[start]

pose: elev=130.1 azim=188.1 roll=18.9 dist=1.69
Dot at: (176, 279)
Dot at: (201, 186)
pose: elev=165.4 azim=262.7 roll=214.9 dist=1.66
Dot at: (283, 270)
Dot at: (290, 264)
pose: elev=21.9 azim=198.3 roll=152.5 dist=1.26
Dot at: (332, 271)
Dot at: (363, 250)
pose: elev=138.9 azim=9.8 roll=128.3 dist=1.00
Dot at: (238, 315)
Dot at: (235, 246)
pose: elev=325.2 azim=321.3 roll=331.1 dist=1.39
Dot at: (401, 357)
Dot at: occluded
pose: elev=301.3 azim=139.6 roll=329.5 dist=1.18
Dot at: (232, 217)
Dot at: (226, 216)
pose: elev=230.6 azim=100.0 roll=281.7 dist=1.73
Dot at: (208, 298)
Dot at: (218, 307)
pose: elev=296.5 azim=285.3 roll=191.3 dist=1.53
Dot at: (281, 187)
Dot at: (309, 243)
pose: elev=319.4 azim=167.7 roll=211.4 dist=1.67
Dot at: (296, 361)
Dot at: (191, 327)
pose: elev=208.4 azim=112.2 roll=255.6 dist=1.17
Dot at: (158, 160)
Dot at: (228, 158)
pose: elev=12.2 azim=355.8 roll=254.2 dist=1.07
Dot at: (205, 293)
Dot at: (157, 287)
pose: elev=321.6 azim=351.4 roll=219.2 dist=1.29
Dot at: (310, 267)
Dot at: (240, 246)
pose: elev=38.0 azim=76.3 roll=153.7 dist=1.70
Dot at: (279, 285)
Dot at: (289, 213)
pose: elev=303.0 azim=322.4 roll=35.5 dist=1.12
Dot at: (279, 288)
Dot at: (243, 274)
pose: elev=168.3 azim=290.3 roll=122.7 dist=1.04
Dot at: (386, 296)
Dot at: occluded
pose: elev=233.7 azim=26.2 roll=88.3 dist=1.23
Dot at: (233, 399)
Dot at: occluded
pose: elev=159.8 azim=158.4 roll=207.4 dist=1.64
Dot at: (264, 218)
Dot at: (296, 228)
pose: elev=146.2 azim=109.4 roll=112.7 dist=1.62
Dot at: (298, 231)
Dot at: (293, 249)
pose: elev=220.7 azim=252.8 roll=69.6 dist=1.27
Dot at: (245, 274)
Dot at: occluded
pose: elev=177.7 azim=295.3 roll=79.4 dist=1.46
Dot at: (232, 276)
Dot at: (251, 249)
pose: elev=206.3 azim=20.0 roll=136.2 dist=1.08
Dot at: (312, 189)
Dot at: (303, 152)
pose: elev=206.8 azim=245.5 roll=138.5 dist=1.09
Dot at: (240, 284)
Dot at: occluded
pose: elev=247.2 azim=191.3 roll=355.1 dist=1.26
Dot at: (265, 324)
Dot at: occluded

[end]

PROBLEM: Reproduce all of the records above line for line, with no changes.

WRITTEN RESPONSE:
pose: elev=130.1 azim=188.1 roll=18.9 dist=1.69
Dot at: (176, 279)
Dot at: (201, 186)
pose: elev=165.4 azim=262.7 roll=214.9 dist=1.66
Dot at: (283, 270)
Dot at: (290, 264)
pose: elev=21.9 azim=198.3 roll=152.5 dist=1.26
Dot at: (332, 271)
Dot at: (363, 250)
pose: elev=138.9 azim=9.8 roll=128.3 dist=1.00
Dot at: (238, 315)
Dot at: (235, 246)
pose: elev=325.2 azim=321.3 roll=331.1 dist=1.39
Dot at: (401, 357)
Dot at: occluded
pose: elev=301.3 azim=139.6 roll=329.5 dist=1.18
Dot at: (232, 217)
Dot at: (226, 216)
pose: elev=230.6 azim=100.0 roll=281.7 dist=1.73
Dot at: (208, 298)
Dot at: (218, 307)
pose: elev=296.5 azim=285.3 roll=191.3 dist=1.53
Dot at: (281, 187)
Dot at: (309, 243)
pose: elev=319.4 azim=167.7 roll=211.4 dist=1.67
Dot at: (296, 361)
Dot at: (191, 327)
pose: elev=208.4 azim=112.2 roll=255.6 dist=1.17
Dot at: (158, 160)
Dot at: (228, 158)
pose: elev=12.2 azim=355.8 roll=254.2 dist=1.07
Dot at: (205, 293)
Dot at: (157, 287)
pose: elev=321.6 azim=351.4 roll=219.2 dist=1.29
Dot at: (310, 267)
Dot at: (240, 246)
pose: elev=38.0 azim=76.3 roll=153.7 dist=1.70
Dot at: (279, 285)
Dot at: (289, 213)
pose: elev=303.0 azim=322.4 roll=35.5 dist=1.12
Dot at: (279, 288)
Dot at: (243, 274)
pose: elev=168.3 azim=290.3 roll=122.7 dist=1.04
Dot at: (386, 296)
Dot at: occluded
pose: elev=233.7 azim=26.2 roll=88.3 dist=1.23
Dot at: (233, 399)
Dot at: occluded
pose: elev=159.8 azim=158.4 roll=207.4 dist=1.64
Dot at: (264, 218)
Dot at: (296, 228)
pose: elev=146.2 azim=109.4 roll=112.7 dist=1.62
Dot at: (298, 231)
Dot at: (293, 249)
pose: elev=220.7 azim=252.8 roll=69.6 dist=1.27
Dot at: (245, 274)
Dot at: occluded
pose: elev=177.7 azim=295.3 roll=79.4 dist=1.46
Dot at: (232, 276)
Dot at: (251, 249)
pose: elev=206.3 azim=20.0 roll=136.2 dist=1.08
Dot at: (312, 189)
Dot at: (303, 152)
pose: elev=206.8 azim=245.5 roll=138.5 dist=1.09
Dot at: (240, 284)
Dot at: occluded
pose: elev=247.2 azim=191.3 roll=355.1 dist=1.26
Dot at: (265, 324)
Dot at: occluded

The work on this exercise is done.